Cosa è cambiato nelle abitudini degli italiani post Covid? Lo ha spiegato con i numeri Christian Centonze, Industry Food Director di Nielsen che ha dichiarato: “La crisi sanitaria che abbiamo vissuto e che stiamo tuttora vivendo non ha eguali rispetto a quelle passate. Lo scenario che stiamo vivendo in questo momento deve affrontare una ripresa economica ma limitare la ripresa del contagio”.
Il largo consumo in Italia nel primo periodo della pandemia è cresciuto del 13%, con un impatto fortissimo in termini di canalizzazione della spesa; hanno sofferto molto le grandi superfici, sono cresciuti in modo esponenziale tutti i negozi di prossimità e il mondo dell'e-commerce ha registrato più 144%; sono cambiate le scelte di canali ma anche dei negozi: cresciuti quelli che prima erano meno performanti; quelli che hanno sofferto invece sono stati quelli che in pre-pandemia avevano migliori prestazioni e durante la crisi gestito a fatica il normale flusso della loro clientela (per esempio per le code e il distanziamento). Infine, è crollata la pressione promozionale dal 26-27% al 19%.
L'impatto della pandemia nel mondo del largo consumo non è stato solo quantitativo ma anche qualitativo perché ha cambiato le abitudini e i comportamenti dei consumatori, riflette Centonze in linea con Guido Barilla “Le persone sono state molto attente alla sicurezza e hanno riscoperto la ritualità dei consumi in casa”.
Sono cambiati i comportamenti d’acquisto: i clienti hanno cominciato a privilegiare prodotti alternativi al fresco, più comodi nel momento in cui i tempi della spesa erano dilatati e incerti. Sono cresciuti surgelati, latte a lunga conservazione, prodotti da dispensa e i prodotti dell’igiene. La crescita si è poi assestata nei mesi di giugno e luglio, e ha ripreso ad agosto. Appena finito il lockdown però si è vista una ripresa del valore della convenienza, si è cominciato a sentire la crisi economica e anche la pressione promozionale è, infatti, tornata alla normalità. In termini invece di canali specializzati si vede una crisi delle grandi superfici, crescono il discount, gli specialisti e l’e-commerce.

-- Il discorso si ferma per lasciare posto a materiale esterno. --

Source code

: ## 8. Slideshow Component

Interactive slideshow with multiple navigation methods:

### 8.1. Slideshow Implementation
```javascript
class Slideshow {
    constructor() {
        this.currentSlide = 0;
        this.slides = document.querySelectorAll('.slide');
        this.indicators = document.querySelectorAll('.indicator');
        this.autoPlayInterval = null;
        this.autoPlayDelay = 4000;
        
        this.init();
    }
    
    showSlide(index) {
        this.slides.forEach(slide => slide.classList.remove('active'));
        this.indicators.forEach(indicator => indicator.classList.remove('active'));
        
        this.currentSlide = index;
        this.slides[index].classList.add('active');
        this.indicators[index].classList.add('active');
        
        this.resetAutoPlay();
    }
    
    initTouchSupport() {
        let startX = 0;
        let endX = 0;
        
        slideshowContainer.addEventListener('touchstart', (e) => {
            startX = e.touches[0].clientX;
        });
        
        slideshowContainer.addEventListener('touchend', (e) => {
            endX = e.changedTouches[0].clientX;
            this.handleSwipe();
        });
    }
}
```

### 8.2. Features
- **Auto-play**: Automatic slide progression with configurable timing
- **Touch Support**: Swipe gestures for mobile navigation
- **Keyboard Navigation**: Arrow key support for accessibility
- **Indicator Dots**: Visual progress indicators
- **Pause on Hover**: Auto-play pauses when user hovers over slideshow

Il digitale è un tema centrale di questa analisi
L’e-commerce che vale l’1,5% del largo consumo in Italia, dall’inizio della pandemia ha fatto segnare +149%, ma nel momento di picco non c’era offerta disponibile per le persone che volevano acquistare online. Metà del territorio italiano inoltre non era (e non è) coperto da un offerta che ha quindi un potenziale molto alto. Cosa ci aspetta nel futuro? Il largo consumo deve seguire i cambiamenti delle esigenze delle persone. Quattro punti andranno saranno ineludibili, dice Centonze: la crisi economica; una sorta di “elaborazione del trauma” lasciato dalla terribile crisi sanitaria che abbiamo vissuto; la nuova centralità che ha preso la sfera domestica e la nuova normalità digitale. La crisi economica sarà severa e i suoi effetti non saranno simmetrici. Soffriranno le categorie più deboli: famiglie con figli, lavoratori con maggior instabilità rispetto a chi ha un reddito certo; il target “maturo” potrebbe invece soffrirne meno.
“Quasi 10 milioni di italiani avranno una minore capacità di spesa per cui si dovrà forzatamente mantenere bassi i prezzi dei prodotti agroalimentari”, ha osservato Dino Scanavino, Presidente CIA Agricoltori Italiani. Come nel 2008 ci possiamo aspettare un fenomeno di polarizzazione dei prezzi verso il basso e comunque anche verso l’alto, secondo Centonze. Ci troveremo in uno scenario in cui bisognerà fare delle scelte precise: o lavorare sull'efficienza e sul prezzo o sul valore. Il posizionamento intermedio, secondo Centonze, è perdente.
Per ragionare sul valore bisogna pensare a quale sia l’aspetto più rilevante oggi rispetto a ieri. “Le persone potrebbero essere disposte a spendere un po' di più per quei negozi, quelle categorie prodotti, quelle marche, in grado di rassicurarli da un punto di vista oggettivo ma anche psicologico”. Rispetto a questo tema della rassicurazione dicono che compreranno più spesso prodotti italiani. E se andiamo a vedere gli acquisti quello che si è visto anche dopo la chiusura è proprio una crescita tumultuosa di tutto il mondo del “100% italiano” delle Dop, Igp, prodotti con una grande valenza identitaria.